There are two types of visas available to U.S. and Canadian citizens. Those entering South Korea for fifteen days or more are required to obtain one of them.

Option 1: Short-term Visa

Most prospective English teachers in South Korea arrive on a short-term visa because there are fewer qualifications required than for the long-term visa. Short-term visas are intended for tourists and business people, since they apply to people who are staying ninety days or less. State your reason for travel as “pleasure” when filling out your customs forms. As in Japan, you can find employment, wait four to six weeks for a certificate of eligibility to be processed, then go to another country to pick up your work visa. To obtain a short-term visa, contact your local consulate.

There are Some Options When Choosing a Visa When Traveling to Korea

Cultural visas don’t exist in South Korea. It is possible to get a student/training visa, but you won’t be allowed to work. Although the South Korean government doesn’t go out of its way to enforce this law, heed this warning. It’s impossible to change South Korean currency into dollars without a work visa. The South Korean won is not an international currency and must be changed to foreign currency (i.e., U.S. dollars) before you leave. To avoid this hassle, many teachers exchange money illegally at Namdaemun Market in Seoul. We discourage this practice.

Option 2: Long-term Visa

If you plan to stay in South Korea for longer than ninety days, you will need to apply for a long-term visa. You should apply one to two months in advance of your departure to allow for processing time. You can obtain a visa application from your local consulate. Send your completed application with the following:

  • One copy of your valid passport (signed)
  • A photocopy of your visa application
  • Two driver’s license-size photos
  • Two certificates of incorporation (the school’s – it will be in Korean)
  • Two employment contracts
  • Two guarantee supports from employer (Form 136) notarized in South Korea
  • Two invitation letters notarized in South Korea
  • Two resumes
  • Your original college diploma plus a copy
  • Two official copies of your college transcript. If the school provides you with only one copy of a document, it is acceptable to make a copy and send it with the original. Be sure to make a copy for yourself before sending any official documents or leaving them at the consulate.

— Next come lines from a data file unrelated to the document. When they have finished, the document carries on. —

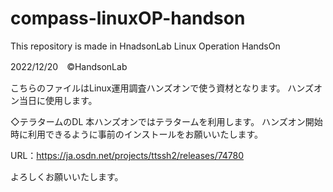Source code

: # compass-linuxOP-handson
This repository is made in HnadsonLab Linux Operation HandsOn

2022/12/20　©HandsonLab

こちらのファイルはLinux運用調査ハンズオンで使う資材となります。
ハンズオン当日に使用します。

◇テラタームのDL
本ハンズオンではテラタームを利用します。
ハンズオン開始時に利用できるように事前のインストールをお願いいたします。

URL：https://ja.osdn.net/projects/ttssh2/releases/74780


よろしくお願いいたします。
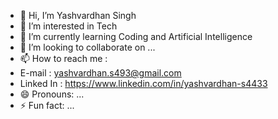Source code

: - 👋 Hi, I’m Yashvardhan Singh
- 👀 I’m interested in Tech
- 🌱 I’m currently learning Coding and Artificial Intelligence
- 💞️ I’m looking to collaborate on ...
- 📫 How to reach me :
-   E-mail : yashvardhan.s493@gmail.com
-   Linked In : https://www.linkedin.com/in/yashvardhan-s4433
- 😄 Pronouns: ...
- ⚡ Fun fact: ...

<!---
yashvardhan-singh9/yashvardhan-singh9 is a ✨ special ✨ repository because its `README.md` (this file) appears on your GitHub profile.
You can click the Preview link to take a look at your changes.
--->
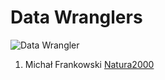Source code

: # Data Wranglers

![Data Wrangler](https://raw.github.com/nosql/data-refine/master/images/data-wrangler.jpg?login=wbzyl&token=5c44029438833b54e5b7bc564ed0479c)

1. Michał Frankowski [Natura2000](https://github.com/mfrankowski/data-refine/blob/master/natura2000.md)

When you arrive in South Korea, you will be required to apply for a residence certificate. Do this within the first ninety days at an immigration office. In some cases, your school will deal with the immigration paperwork for you. Once you arrive in South Korea, the Ministry of Education will need to approve your visa and residence permit. They require teachers to register with the U.S. or Canadian Embassy and to have the embassy notarize copies of the teacher’s resume. Call the embassy before going to have your resume notarized and to ask what the notarization fee is. Embassies do not accept checks, and often want exact change for their services.